Second, Sharon’s intent to uproot Israeli habitations assumes that they pose a large, perhaps insuperable, barrier to a Palestinian-Israeli resolution. In contrast, I see them as a minor obstacle. Once the Palestinians do fully, irrevocably, in deed as well as in word, accept the existence of a Jewish state, all sorts of possibilities for ending the conflict open up.

· Adjusted borders: As Sharon himself suggested last week, the “triangle” area in northern Israel, with its large Arab population, might be up for trading.

· Non-contiguous sovereignty: Jews living separate from Israel proper could live under Israeli rule.

· Palestinian sovereignty: Once Palestinians truly accept the Zionist presence, then Jews in the territories could live under Palestinian rule.

Such schemas, admittedly, sound like cloud-cuckoo land at present.
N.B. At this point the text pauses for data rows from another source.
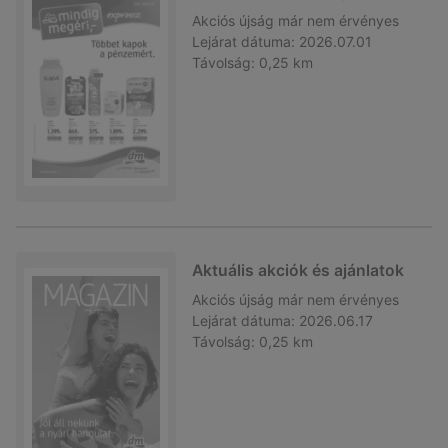
Akciós újság
már nem érvényes
Lejárat dátuma:
2026.07.01
Távolság:
0,25 km
Aktuális akciók és ajánlatok
Akciós újság
már nem érvényes
Lejárat dátuma:
2026.06.17
Távolság:
0,25 km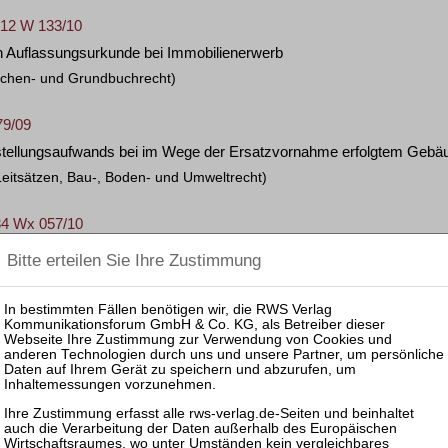
 12 W 133/10
n Auflassungsurkunde bei Immobilienerwerb
achen- und Grundbuchrecht)
79/09
stellungsaufwands bei im Wege der Ersatzvornahme erfolgtem Gebä
Leitsätzen, Bau-, Boden- und Umweltrecht)
34 Wx 057/10
nstbarkeit eines Verbots von Hobbyfunkverkehr und Funkverkehrein
Leitsätzen, Sachen- und Grundbuchrecht)
34 Wx 116/09
der Identität einer bestehenden GbR bei Grundstückserwerb durch
Leitsätzen, Sachen- und Grundbuchrecht)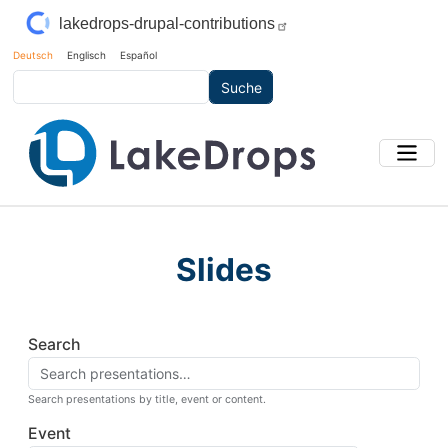
Direkt zum Inhalt
lakedrops-drupal-contributions
Deutsch
Englisch
Español
Suche
Slides
Search
Search presentations by title, event or content.
Event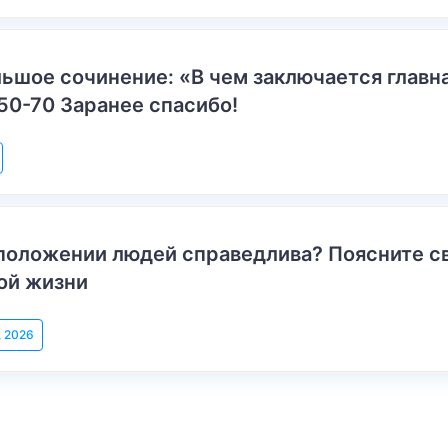
ьшое сочинение: «В чем заключается главн
50-70 Заранее спасибо!
положении людей справедлива? Поясните с
ой жизни
, 2026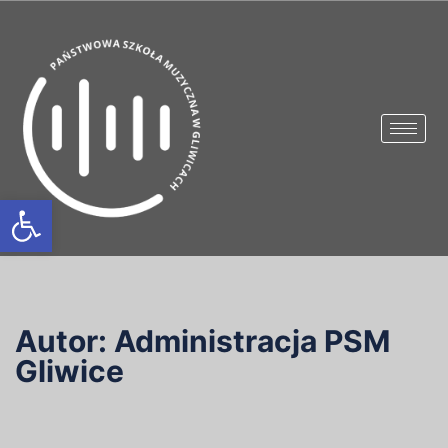
Otwórz pasek narzędzi
Autor:
Administracja PSM
Gliwice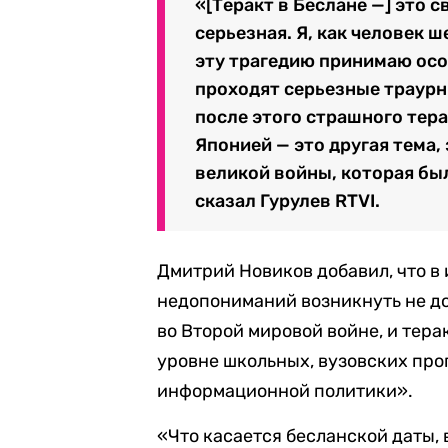
«[Теракт в Беслане —] это 
серьезная. Я, как человек 
эту трагедию принимаю осо
проходят серьезные траурн
после этого страшного тера
Японией — это другая тема,
великой войны, которая был
сказал Гурулев RTVI.
Дмитрий Новиков добавил, что в 
недопониманий возникнуть не до
во Второй мировой войне, и тер
уровне школьных, вузовских про
информационной политики».
«Что касается бесланской даты, 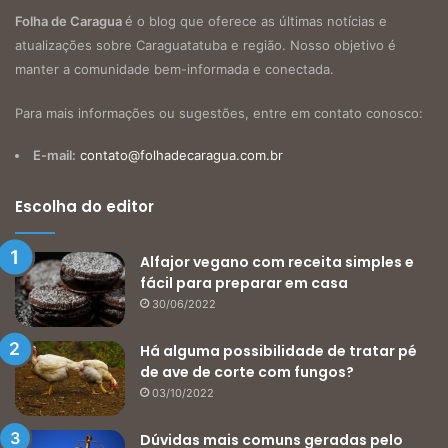
Folha de Caragua
é o blog que oferece as últimas notícias e
atualizações sobre Caraguatatuba e região. Nosso objetivo é
manter a comunidade bem-informada e conectada.
Para mais informações ou sugestões, entre em contato conosco:
E-mail:
contato@folhadecaragua.com.br
Escolha do editor
Alfajor vegano com receita simples e
fácil para preparar em casa
30/06/2022
Há alguma possibilidade de tratar pé
de ave de corte com fungos?
03/10/2022
Dúvidas mais comuns geradas pelo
But when Palestinians finally undergo a change of heart, when they accept Israel’s existence and renounce the use of force against it, all sorts of positive developments can take place to sweep aside today’s seemingly intractable issues.

And to the question, “How will we know when that change of heart takes place?” my reply is: When Jews living in Hebron (on the West Bank) have no more need for security than Arabs living in Nazareth (in Israel).

Until that happy day arrives, the issue of Jews living in the territories is perhaps the least significant one facing strategists and would-be diplomats. Instead of focusing on this political triviality, they should devise ways to induce the Palestinians to accept the existence of a sovereign Jewish state called Israel. Until that happens, no other initiatives will do any good.